Wien, 05. August 2020 | Als sich im Juni 2015 bei der Finanzmarktaufsicht (FMA) und der Korruptionsstaatsanwaltschaft (WKStA) ein geheimer Informant meldete, wusste keiner, dass sich seine Informationen fünf Jahre später als wahr herausstellen würden. Martin Pucher, der mutmaßliche Bank-Betrüger – es gilt die Unschuldsvermutung – und jahrzehntelange Mattersburg-Ikone, soll im großen Stil auf eigene Faust Kredite vergeben haben. Genau diese Verdachtsmomente scheinen sich zu erhärten, sie weiten sich sogar aus: Über 600 Millionen Euro fehlen in den Bilanzen der Commerzialbank.

Kriminalfall Commerzialbank

Pucher vergab dem Vernehmen nach Scheinkredite an Personen, die gar nichts davon wussten, und frisierte so die Bilanzen. Auch Guthaben bei anderen Banken sollen durch die Fälschung von Saldenbestätigungen erfunden worden sein. SPÖ-Landeshauptmann Doskozil nennt die Causa Commerzialbank deshalb einen „Kriminalfall”.

**Verständnis prüfen**
- a) Welcher Betrag fehlt laut dem Text über die Commerzialbank in den Bilanzen der Bank?
- b) Stimmen die folgenden Aussagen mit dem Text über die Commerzialbank überein? Beantworte jede mit Ja oder Nein und zitiere die entscheidenden Worte des Textes.
(i) Der geheime Informant wandte sich im Juni 2015 an die FMA und die WKStA.
(ii) Die Verdachtsmomente gegen Pucher haben sich inzwischen als unbegründet erwiesen.
(iii) Doskozil bezeichnet die Causa Commerzialbank als Kriminalfall.
- c) Schreibe den Text über die Commerzialbank im Anschluss an seinen letzten Satz weiter.

**Datenauszug**
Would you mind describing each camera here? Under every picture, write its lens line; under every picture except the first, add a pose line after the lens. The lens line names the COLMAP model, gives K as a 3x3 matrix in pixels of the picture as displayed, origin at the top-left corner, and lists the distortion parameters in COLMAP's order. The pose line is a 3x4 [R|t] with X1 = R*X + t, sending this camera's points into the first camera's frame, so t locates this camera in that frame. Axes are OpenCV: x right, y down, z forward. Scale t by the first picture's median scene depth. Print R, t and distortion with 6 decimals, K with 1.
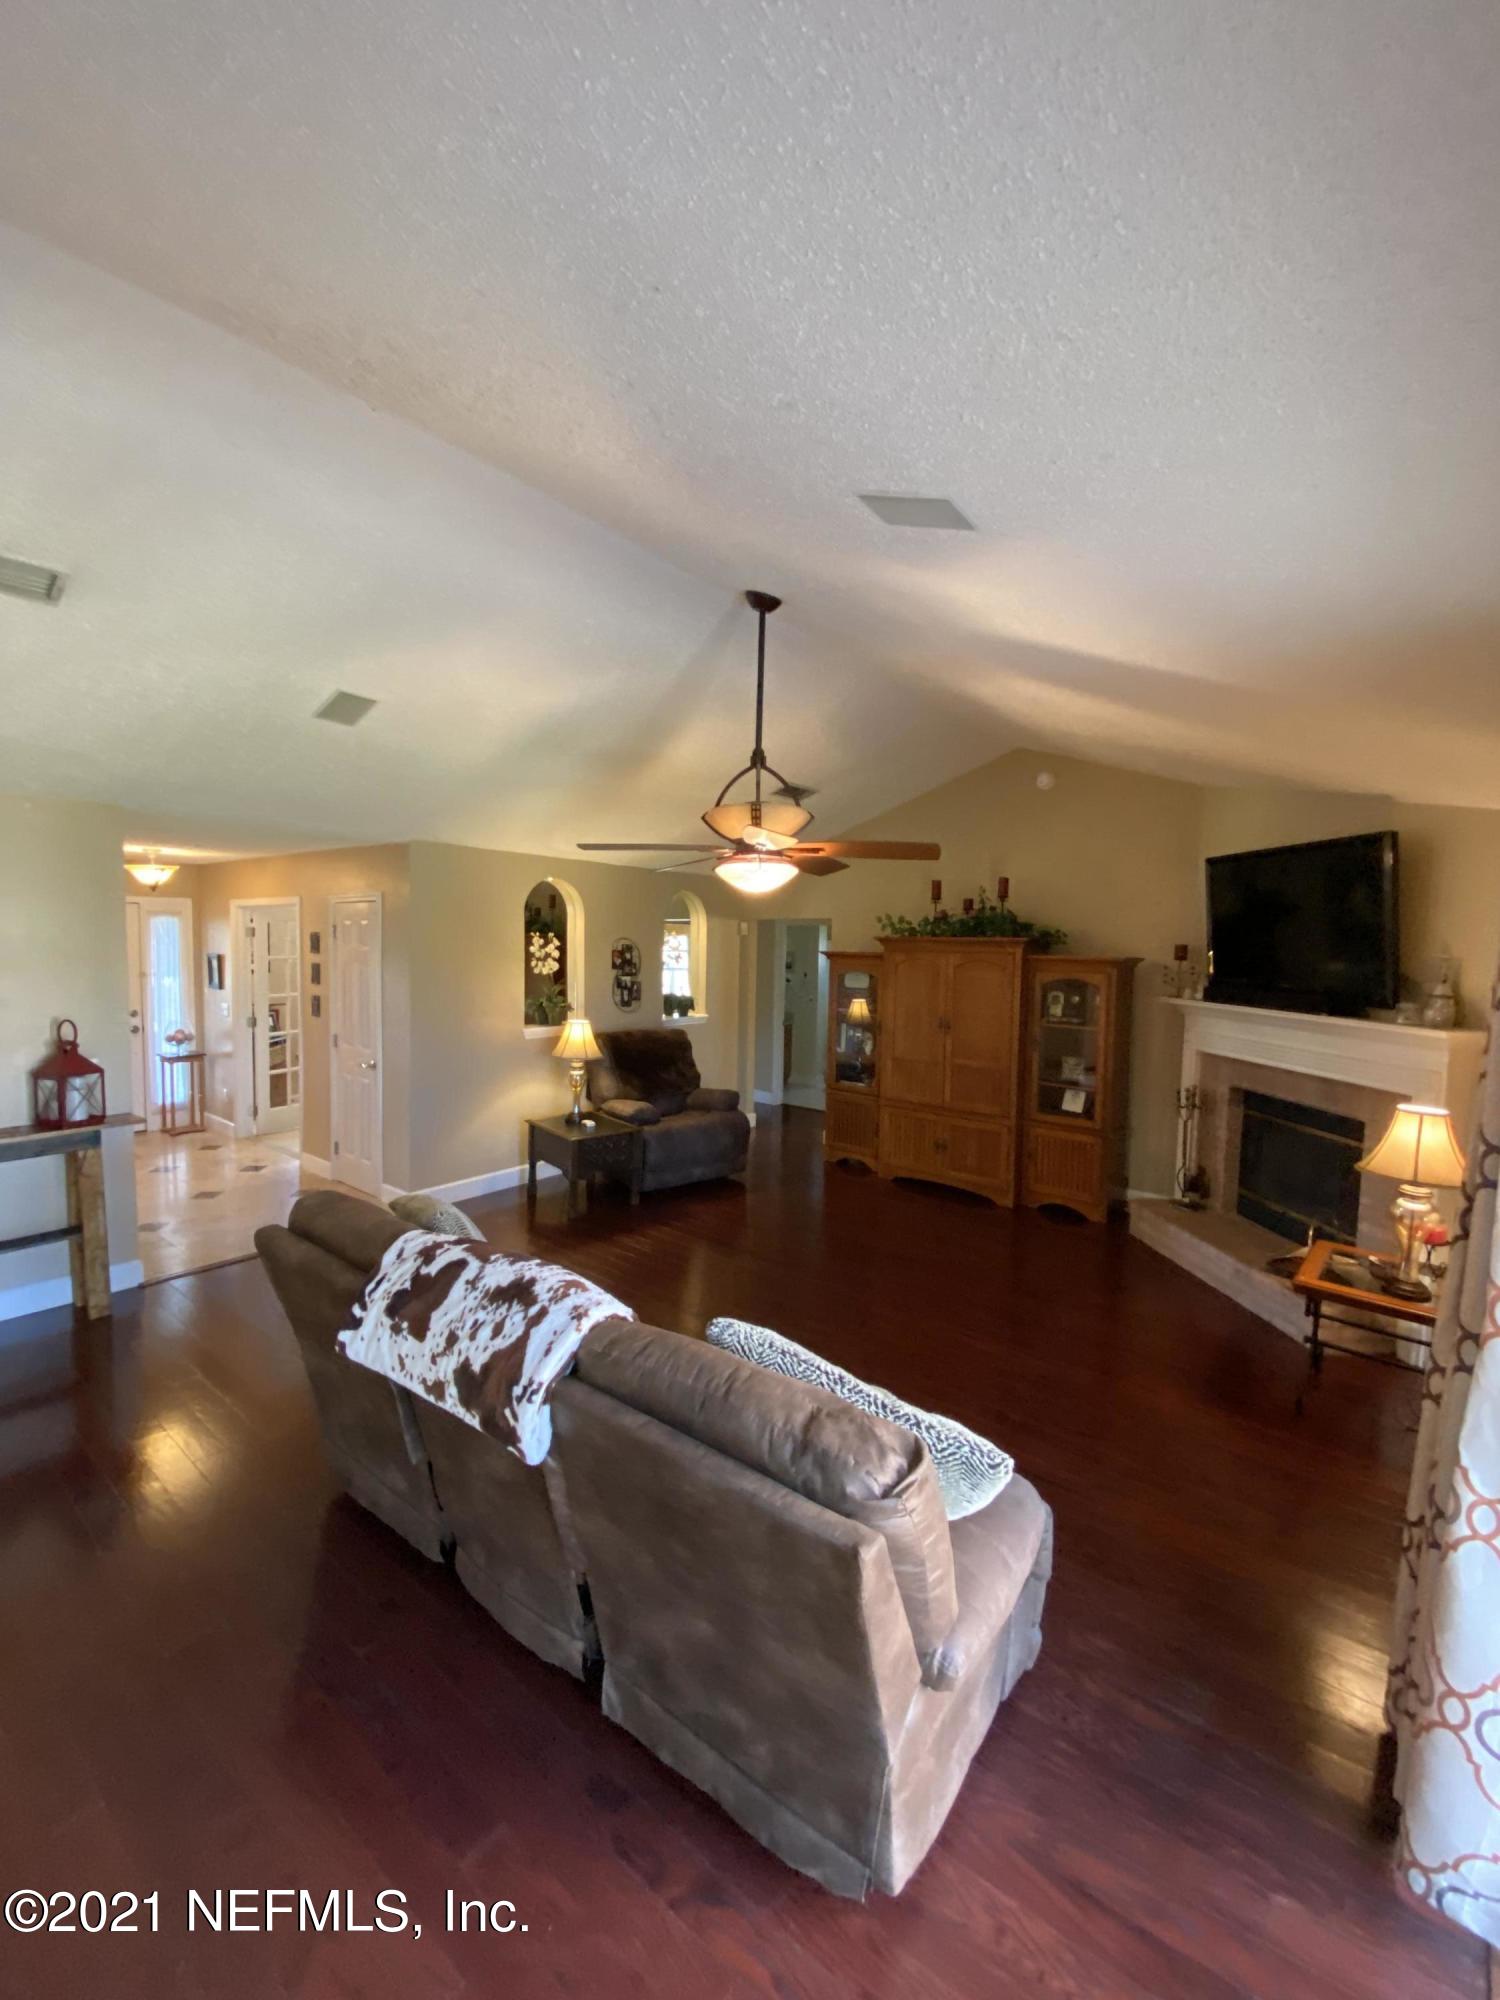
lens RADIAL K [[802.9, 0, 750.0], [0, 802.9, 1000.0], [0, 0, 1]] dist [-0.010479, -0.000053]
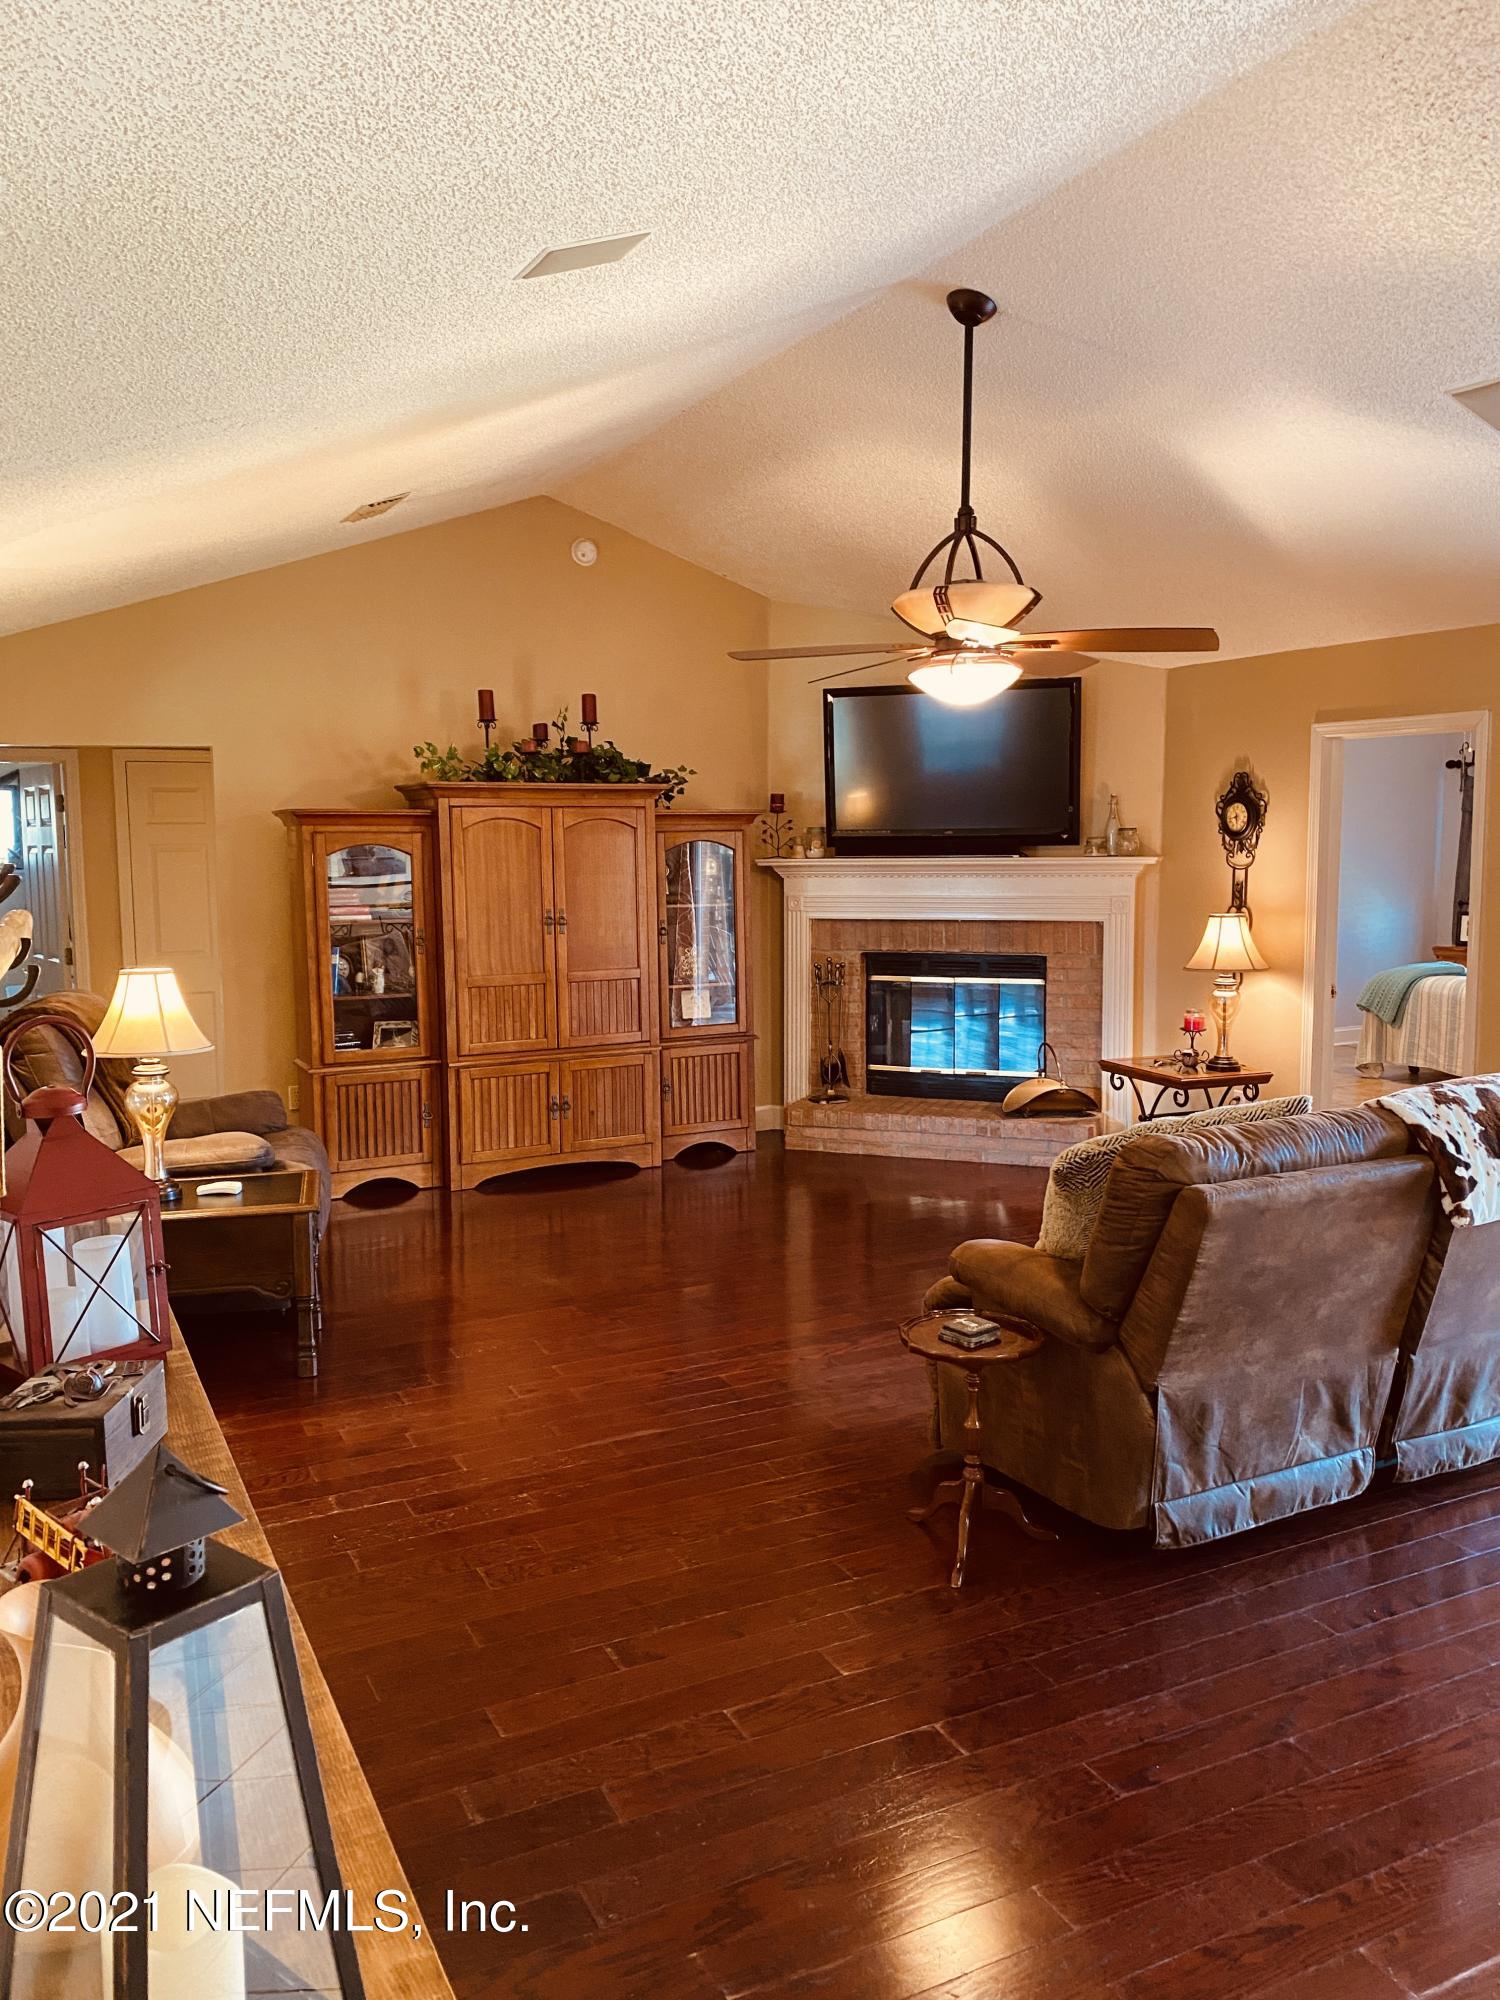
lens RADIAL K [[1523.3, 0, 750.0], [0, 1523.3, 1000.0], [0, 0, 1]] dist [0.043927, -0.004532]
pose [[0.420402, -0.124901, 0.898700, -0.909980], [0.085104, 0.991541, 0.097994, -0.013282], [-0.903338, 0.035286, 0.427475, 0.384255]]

...

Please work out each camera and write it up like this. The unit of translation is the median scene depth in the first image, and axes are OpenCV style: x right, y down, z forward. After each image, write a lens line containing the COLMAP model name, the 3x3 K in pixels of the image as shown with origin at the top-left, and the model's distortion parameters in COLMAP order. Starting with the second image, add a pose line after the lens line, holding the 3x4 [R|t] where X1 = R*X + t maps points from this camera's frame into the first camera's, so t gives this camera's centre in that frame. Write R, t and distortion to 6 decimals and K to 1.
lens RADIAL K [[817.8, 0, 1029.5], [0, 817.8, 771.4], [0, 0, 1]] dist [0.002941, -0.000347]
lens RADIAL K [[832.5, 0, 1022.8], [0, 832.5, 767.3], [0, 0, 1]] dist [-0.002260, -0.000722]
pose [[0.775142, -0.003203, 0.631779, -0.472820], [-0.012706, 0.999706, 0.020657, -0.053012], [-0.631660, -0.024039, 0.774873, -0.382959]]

--

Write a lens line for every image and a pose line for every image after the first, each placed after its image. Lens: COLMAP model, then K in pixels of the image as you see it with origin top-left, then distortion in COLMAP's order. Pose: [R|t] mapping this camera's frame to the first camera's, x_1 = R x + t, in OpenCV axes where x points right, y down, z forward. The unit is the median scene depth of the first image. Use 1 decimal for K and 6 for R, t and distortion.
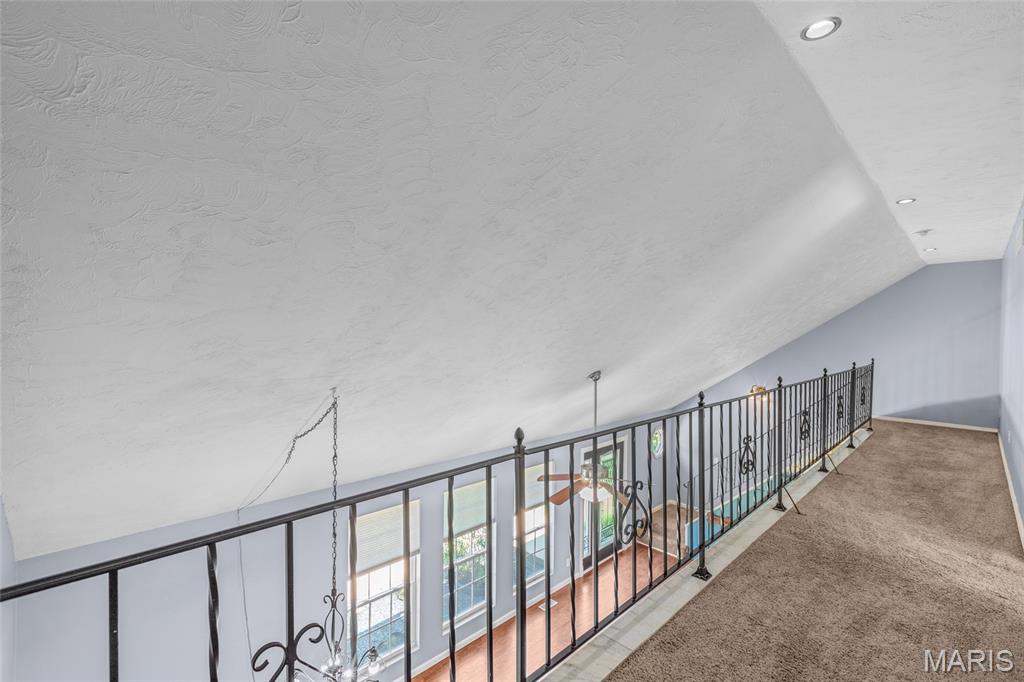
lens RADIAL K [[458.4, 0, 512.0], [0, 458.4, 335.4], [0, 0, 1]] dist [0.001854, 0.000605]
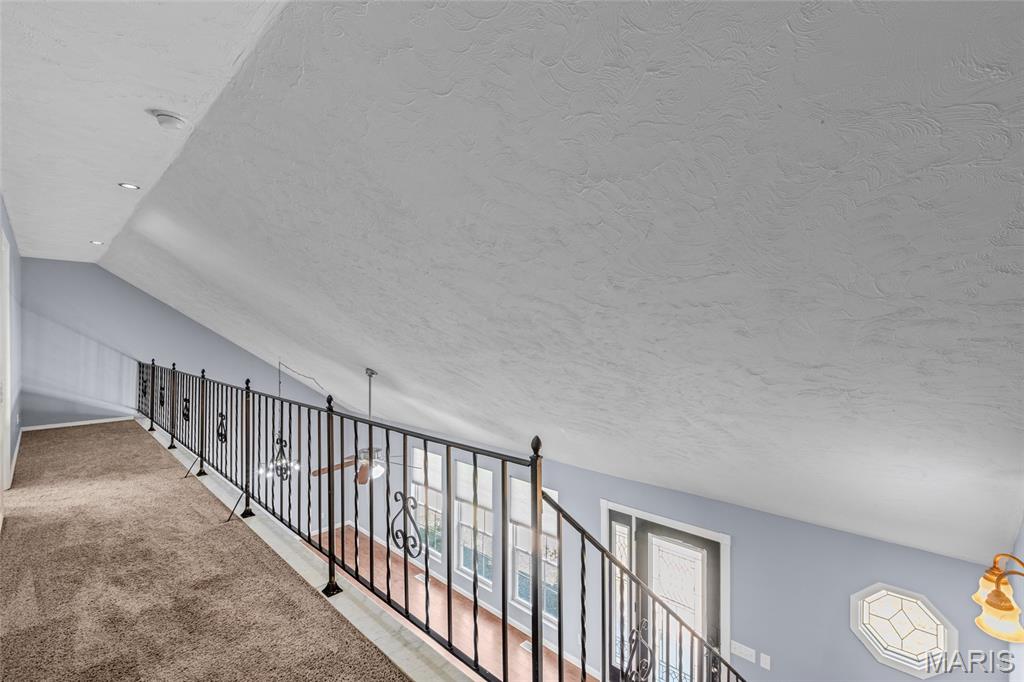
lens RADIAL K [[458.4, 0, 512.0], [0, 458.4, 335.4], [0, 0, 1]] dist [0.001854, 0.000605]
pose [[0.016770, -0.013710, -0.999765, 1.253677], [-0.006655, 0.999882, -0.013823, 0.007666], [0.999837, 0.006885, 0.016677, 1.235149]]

**Lösungen**
- a) Über 600 Millionen Euro fehlen in den Bilanzen der Commerzialbank.

- b)
(i) Ja: »Als sich im Juni 2015 bei der Finanzmarktaufsicht (FMA) und der Korruptionsstaatsanwaltschaft (WKStA) ein geheimer Informant meldete«
(ii) Nein: »Genau diese Verdachtsmomente scheinen sich zu erhärten, sie weiten sich sogar aus«
(iii) Ja: »SPÖ-Landeshauptmann Doskozil nennt die Causa Commerzialbank deshalb einen „Kriminalfall”.«

- c)
Aber warum war das Kartenhaus der Commerzialbank nicht schon 2015, durch den Hinweis des Informanten, zusammengestürzt? Die FMA ging den Vorwürfen nach und erstellte einen Prüfbericht für die WKStA. Darin erhärteten sich die Vorwürfe nicht. „Mangels Anfangsverdacht“ stellte die Staatsanwaltschaft die Ermittlungen dann im Jänner 2016 ein, berichtet das „Profil“. Hat die FMA nicht ordentlich hingesehen?

Ihr fiel zumindest etwas anders auf: Einem Kunden mit schwacher Bonität war ein Kredit gewährt worden, der offensichtlich ein Verlustgeschäft für die Bank darstellte, „ein Nachteil von 40.000 Euro“. Die FMA brachte das zur Anzeige, doch diese Ermittlung wurden von der Staatsanwaltschaft Eisenstadt im Juni 2016 eingestellt.

“Kurier”-Ente

Sechs Monate hatte die Staatsanwaltschaft Eisenstadt Zeit für Ermittlungen. Was sie in dieser Zeit getan hat, weiß das „Profil“ nicht. Über 12 Jahre soll das dubiose Gebäude des Fußball-Zampanos aus Mattersburg gelaufen sein. Jetzt haben tausende Kunden ihr Geld verloren, die ÖVP beschuldigt lautstark die SPÖ auch auf Basis der vom „Kurier“ verbreiteten Falschinformationen.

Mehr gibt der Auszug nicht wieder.